*DIRECTIONS*
Each entry that follows must be output without any deviation.
===============
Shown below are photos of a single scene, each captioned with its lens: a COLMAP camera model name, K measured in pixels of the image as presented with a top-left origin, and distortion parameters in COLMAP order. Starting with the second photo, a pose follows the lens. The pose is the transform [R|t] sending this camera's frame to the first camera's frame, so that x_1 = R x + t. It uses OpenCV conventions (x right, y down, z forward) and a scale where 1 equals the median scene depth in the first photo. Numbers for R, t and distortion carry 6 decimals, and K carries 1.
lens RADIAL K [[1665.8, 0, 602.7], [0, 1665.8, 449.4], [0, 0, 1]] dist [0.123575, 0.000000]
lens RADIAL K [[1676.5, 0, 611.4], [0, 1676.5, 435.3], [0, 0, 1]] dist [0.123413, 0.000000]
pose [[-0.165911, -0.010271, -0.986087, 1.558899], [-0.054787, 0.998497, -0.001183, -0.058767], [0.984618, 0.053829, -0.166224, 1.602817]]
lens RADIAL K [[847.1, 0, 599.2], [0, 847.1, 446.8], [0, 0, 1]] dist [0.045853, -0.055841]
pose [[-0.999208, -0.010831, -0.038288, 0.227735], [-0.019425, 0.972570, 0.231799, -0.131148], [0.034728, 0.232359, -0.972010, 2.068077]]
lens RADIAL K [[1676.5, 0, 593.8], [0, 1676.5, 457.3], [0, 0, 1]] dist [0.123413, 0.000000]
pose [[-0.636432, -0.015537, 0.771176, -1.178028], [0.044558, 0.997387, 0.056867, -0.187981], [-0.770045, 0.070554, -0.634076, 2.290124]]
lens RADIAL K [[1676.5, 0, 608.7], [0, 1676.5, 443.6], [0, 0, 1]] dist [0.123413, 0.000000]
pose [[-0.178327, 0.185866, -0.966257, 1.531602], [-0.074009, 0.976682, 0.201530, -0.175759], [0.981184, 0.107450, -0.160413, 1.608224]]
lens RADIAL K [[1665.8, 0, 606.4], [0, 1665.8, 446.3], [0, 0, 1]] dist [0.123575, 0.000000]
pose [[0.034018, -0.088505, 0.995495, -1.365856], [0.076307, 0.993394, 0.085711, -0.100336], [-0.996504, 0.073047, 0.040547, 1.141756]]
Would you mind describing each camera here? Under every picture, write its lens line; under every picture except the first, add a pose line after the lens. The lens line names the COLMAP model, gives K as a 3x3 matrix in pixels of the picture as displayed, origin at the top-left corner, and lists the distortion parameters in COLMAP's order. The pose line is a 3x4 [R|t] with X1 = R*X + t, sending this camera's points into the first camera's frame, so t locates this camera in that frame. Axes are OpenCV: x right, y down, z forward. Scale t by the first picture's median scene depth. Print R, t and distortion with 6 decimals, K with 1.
===============
*ANSWER BOX*
Shown below are photos of a single scene, each captioned with its lens: a COLMAP camera model name, K measured in pixels of the image as presented with a top-left origin, and distortion parameters in COLMAP order. Starting with the second photo, a pose follows the lens. The pose is the transform [R|t] sending this camera's frame to the first camera's frame, so that x_1 = R x + t. It uses OpenCV conventions (x right, y down, z forward) and a scale where 1 equals the median scene depth in the first photo. Numbers for R, t and distortion carry 6 decimals, and K carries 1.
lens RADIAL K [[1665.8, 0, 602.7], [0, 1665.8, 449.4], [0, 0, 1]] dist [0.123575, 0.000000]
lens RADIAL K [[1676.5, 0, 611.4], [0, 1676.5, 435.3], [0, 0, 1]] dist [0.123413, 0.000000]
pose [[-0.165911, -0.010271, -0.986087, 1.558899], [-0.054787, 0.998497, -0.001183, -0.058767], [0.984618, 0.053829, -0.166224, 1.602817]]
lens RADIAL K [[847.1, 0, 599.2], [0, 847.1, 446.8], [0, 0, 1]] dist [0.045853, -0.055841]
pose [[-0.999208, -0.010831, -0.038288, 0.227735], [-0.019425, 0.972570, 0.231799, -0.131148], [0.034728, 0.232359, -0.972010, 2.068077]]
lens RADIAL K [[1676.5, 0, 593.8], [0, 1676.5, 457.3], [0, 0, 1]] dist [0.123413, 0.000000]
pose [[-0.636432, -0.015537, 0.771176, -1.178028], [0.044558, 0.997387, 0.056867, -0.187981], [-0.770045, 0.070554, -0.634076, 2.290124]]
lens RADIAL K [[1676.5, 0, 608.7], [0, 1676.5, 443.6], [0, 0, 1]] dist [0.123413, 0.000000]
pose [[-0.178327, 0.185866, -0.966257, 1.531602], [-0.074009, 0.976682, 0.201530, -0.175759], [0.981184, 0.107450, -0.160413, 1.608224]]
lens RADIAL K [[1665.8, 0, 606.4], [0, 1665.8, 446.3], [0, 0, 1]] dist [0.123575, 0.000000]
pose [[0.034018, -0.088505, 0.995495, -1.365856], [0.076307, 0.993394, 0.085711, -0.100336], [-0.996504, 0.073047, 0.040547, 1.141756]]
Would you mind describing each camera here? Under every picture, write its lens line; under every picture except the first, add a pose line after the lens. The lens line names the COLMAP model, gives K as a 3x3 matrix in pixels of the picture as displayed, origin at the top-left corner, and lists the distortion parameters in COLMAP's order. The pose line is a 3x4 [R|t] with X1 = R*X + t, sending this camera's points into the first camera's frame, so t locates this camera in that frame. Axes are OpenCV: x right, y down, z forward. Scale t by the first picture's median scene depth. Print R, t and distortion with 6 decimals, K with 1.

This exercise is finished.